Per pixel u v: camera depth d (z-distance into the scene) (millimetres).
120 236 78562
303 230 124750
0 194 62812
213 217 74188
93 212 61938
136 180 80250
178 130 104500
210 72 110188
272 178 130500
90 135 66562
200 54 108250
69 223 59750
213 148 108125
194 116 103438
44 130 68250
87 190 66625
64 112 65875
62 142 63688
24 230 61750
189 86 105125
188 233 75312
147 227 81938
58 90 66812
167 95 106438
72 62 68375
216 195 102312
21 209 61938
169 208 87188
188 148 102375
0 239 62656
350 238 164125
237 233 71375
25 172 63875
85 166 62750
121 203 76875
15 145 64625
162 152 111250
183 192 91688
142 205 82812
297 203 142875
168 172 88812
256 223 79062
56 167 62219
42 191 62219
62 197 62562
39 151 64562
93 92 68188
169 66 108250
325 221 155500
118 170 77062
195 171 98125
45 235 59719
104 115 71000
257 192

▶ **Task instructions**
In the entries above, the lines from the one bearing "93 212 61938" up to and including the one bearing "147 227 81938" should be transcribed exactly; no other line is wanted.

▶ **Output for this exercise**
93 212 61938
136 180 80250
178 130 104500
210 72 110188
272 178 130500
90 135 66562
200 54 108250
69 223 59750
213 148 108125
194 116 103438
44 130 68250
87 190 66625
64 112 65875
62 142 63688
24 230 61750
189 86 105125
188 233 75312
147 227 81938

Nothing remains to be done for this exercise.